Archive for the ‘Log-linear analysis’ Category

Chordalysis: a new method to discover the structure of data

Thursday, November 28th, 2013

Chordalysis: a new method to discover the structure of data by Francois Petitjean.

From the post:

…you can’t use log-linear analysis if your dataset has more than, say, 10 variables! This is because the process is exponential in the number of variables. That is where our new work makes a difference. The question was: how can we keep the rigorous statistical foundations of classical log-linear analysis but make it work for datasets with hundreds of variables?

The main part of the answer is “chordal graphs”, which are the graphs made of triangular structures. We showed that for this class of models, the theory is scalable for high-dimensional datasets. The rest of the solution involved melding the classical statistical machinery with advanced data mining techniques from association discovery and graphical modelling.

The result is Chordalysis: a log-linear analysis method for high-dimensional data. Chordalysis makes it possible to discover the structure of datasets with hundreds of variables on a standard computer. So far we’ve applied it successfully to datasets with up to 750 variables. (emphasis added)

Software: https://sourceforge.net/projects/chordalysis/

Scaling log-linear analysis to high-dimensional data (PDF), by Francois Petitjean, Geoffrey I. Webb and Ann E. Nicholson.

Abstract:

Association discovery is a fundamental data mining task. The primary statistical approach to association discovery between variables is log-linear analysis. Classical approaches to log-linear analysis do not scale beyond about ten variables. We develop an efficient approach to log-linear analysis that scales to hundreds of variables by melding the classical statistical machinery of log-linear analysis with advanced data mining techniques from association discovery and graphical modeling.
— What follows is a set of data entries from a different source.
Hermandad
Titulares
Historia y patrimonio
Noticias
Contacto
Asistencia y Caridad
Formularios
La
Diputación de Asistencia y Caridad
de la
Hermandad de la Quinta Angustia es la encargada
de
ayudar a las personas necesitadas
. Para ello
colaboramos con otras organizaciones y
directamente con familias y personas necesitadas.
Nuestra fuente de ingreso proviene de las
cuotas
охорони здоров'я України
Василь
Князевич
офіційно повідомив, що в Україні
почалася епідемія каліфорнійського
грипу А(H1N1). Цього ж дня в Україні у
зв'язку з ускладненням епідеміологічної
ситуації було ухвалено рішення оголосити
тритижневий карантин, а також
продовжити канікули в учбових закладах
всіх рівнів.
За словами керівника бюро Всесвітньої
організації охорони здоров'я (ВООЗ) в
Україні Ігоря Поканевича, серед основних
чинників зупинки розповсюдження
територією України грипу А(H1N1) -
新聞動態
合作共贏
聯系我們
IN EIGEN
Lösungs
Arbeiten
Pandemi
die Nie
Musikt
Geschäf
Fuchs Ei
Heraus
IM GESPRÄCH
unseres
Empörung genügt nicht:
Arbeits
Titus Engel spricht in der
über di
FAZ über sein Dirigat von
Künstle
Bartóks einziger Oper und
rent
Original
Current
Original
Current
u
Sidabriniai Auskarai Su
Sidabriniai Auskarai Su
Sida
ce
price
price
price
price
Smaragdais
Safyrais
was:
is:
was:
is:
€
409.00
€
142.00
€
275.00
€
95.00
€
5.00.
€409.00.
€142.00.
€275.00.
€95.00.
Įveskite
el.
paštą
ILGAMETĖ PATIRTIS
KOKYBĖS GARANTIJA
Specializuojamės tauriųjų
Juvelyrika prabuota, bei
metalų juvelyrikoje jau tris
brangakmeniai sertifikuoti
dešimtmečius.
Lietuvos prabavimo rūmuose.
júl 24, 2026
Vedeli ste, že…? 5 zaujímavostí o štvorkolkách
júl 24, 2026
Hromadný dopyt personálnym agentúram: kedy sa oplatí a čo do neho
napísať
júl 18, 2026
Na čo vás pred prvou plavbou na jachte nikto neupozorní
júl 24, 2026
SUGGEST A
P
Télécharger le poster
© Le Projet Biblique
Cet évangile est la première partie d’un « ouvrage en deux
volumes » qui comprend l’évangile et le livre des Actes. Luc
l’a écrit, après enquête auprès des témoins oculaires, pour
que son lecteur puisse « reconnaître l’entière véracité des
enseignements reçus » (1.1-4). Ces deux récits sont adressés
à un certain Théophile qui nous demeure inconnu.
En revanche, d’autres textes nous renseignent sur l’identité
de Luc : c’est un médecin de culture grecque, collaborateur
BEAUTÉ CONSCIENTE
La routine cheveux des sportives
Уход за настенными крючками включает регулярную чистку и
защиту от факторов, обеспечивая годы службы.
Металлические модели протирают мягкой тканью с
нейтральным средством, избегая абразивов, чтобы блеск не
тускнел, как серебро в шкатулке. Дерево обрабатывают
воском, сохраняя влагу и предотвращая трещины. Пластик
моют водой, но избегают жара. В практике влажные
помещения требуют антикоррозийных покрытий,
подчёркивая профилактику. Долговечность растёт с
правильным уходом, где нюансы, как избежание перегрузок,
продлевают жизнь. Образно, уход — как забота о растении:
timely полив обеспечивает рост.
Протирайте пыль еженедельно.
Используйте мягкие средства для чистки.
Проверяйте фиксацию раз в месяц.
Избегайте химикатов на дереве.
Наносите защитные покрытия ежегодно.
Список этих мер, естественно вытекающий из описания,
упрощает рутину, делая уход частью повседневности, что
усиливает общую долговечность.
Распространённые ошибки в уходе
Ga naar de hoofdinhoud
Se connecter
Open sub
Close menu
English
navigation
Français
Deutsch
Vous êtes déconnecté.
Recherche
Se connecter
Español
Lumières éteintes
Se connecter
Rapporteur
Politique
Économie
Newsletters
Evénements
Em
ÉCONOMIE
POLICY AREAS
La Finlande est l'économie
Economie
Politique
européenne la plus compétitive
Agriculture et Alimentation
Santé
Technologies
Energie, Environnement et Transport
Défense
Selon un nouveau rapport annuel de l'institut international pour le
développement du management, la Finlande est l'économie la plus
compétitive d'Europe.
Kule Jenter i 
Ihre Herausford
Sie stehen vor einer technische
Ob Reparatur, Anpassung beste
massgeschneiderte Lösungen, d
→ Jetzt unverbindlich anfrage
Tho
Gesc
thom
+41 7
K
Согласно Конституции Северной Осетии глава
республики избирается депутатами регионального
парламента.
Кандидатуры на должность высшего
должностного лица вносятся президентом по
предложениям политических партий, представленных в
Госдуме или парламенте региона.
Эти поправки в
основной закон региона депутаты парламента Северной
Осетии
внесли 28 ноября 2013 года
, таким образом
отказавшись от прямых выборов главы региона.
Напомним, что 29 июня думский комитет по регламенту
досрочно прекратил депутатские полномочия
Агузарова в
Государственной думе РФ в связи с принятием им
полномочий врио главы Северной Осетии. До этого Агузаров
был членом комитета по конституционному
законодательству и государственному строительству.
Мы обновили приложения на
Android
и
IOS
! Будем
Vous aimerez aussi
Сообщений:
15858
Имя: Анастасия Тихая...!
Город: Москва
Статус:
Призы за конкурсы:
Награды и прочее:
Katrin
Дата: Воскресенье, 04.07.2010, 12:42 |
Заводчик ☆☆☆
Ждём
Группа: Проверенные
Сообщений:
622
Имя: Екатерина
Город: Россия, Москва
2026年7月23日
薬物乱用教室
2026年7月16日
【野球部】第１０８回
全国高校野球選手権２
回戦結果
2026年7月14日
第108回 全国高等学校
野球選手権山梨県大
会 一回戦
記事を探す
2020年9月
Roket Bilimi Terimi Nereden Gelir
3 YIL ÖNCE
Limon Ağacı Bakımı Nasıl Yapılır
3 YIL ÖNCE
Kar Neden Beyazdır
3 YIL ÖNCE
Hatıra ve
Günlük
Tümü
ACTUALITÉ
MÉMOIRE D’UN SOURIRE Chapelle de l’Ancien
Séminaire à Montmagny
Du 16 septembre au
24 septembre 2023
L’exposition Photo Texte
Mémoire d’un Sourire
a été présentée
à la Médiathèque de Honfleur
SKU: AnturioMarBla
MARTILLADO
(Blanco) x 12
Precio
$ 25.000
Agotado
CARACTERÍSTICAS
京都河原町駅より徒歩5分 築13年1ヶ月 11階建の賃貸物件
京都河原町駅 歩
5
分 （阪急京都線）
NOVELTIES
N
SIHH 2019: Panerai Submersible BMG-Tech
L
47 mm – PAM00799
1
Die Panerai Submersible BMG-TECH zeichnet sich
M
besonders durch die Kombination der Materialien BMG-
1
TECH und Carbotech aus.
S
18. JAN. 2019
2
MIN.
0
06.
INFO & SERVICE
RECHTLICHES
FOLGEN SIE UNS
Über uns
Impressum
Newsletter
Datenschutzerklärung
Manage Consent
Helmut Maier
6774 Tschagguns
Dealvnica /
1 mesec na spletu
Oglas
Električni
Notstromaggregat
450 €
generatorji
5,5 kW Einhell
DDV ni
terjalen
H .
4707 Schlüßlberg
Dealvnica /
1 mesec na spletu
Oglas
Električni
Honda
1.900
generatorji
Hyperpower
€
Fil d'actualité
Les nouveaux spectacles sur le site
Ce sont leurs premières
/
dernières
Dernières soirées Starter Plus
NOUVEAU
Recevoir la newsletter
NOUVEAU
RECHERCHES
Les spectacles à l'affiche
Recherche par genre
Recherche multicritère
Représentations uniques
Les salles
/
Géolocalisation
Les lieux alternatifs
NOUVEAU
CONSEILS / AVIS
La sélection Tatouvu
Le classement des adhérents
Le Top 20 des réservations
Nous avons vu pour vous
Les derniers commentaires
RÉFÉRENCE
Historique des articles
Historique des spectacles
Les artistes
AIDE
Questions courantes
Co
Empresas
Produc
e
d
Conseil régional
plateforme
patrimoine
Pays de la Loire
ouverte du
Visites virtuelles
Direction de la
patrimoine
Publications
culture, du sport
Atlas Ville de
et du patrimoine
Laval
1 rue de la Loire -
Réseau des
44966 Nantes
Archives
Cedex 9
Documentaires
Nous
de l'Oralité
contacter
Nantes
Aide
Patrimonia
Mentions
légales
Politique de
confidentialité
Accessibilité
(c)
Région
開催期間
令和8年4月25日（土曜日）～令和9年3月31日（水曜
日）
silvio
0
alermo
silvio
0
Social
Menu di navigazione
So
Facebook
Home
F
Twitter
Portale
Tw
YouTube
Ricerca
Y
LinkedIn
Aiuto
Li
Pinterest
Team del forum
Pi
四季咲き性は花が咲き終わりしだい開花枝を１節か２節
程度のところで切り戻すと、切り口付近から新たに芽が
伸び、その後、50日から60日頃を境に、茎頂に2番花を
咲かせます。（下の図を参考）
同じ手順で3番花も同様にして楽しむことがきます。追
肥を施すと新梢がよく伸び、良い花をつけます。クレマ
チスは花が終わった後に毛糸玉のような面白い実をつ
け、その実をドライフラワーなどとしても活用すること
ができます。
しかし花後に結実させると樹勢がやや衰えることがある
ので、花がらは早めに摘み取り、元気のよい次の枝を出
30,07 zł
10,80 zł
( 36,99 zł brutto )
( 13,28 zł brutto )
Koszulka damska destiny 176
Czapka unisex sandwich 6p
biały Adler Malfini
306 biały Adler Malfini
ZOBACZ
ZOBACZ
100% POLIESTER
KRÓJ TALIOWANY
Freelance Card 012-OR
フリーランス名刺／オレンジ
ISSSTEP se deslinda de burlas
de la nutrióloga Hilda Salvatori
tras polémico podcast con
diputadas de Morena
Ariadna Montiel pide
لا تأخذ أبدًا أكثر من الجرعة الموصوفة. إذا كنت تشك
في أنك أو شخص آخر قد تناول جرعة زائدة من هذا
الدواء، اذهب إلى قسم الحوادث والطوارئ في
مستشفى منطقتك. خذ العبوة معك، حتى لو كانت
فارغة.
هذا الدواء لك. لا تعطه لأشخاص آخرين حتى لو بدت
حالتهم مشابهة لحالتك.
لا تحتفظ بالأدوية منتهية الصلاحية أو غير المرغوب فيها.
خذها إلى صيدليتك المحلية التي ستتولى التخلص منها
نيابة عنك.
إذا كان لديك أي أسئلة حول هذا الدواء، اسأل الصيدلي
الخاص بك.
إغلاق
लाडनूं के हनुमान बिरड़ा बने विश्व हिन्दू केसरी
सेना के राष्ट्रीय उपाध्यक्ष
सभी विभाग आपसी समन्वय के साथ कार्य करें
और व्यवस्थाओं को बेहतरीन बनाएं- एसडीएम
Being curious about what was meant by “…a standard computer…” I searched the paper to find:

The conjunction of these features makes it possible to scale log-linear analysis to hundreds of variables on a standard desktop computer. (page 3 of the PDF, the pages are unnumbered)

Not a lot clearer but certainly encouraging!

The data used in the paper can be found at: http://www.icpsr.umich.edu/icpsrweb/NACDA/studies/09915.

The Chordalysis wiki looks helpful.

So, are your clients going to be limited to 10 variables or a somewhat higher number?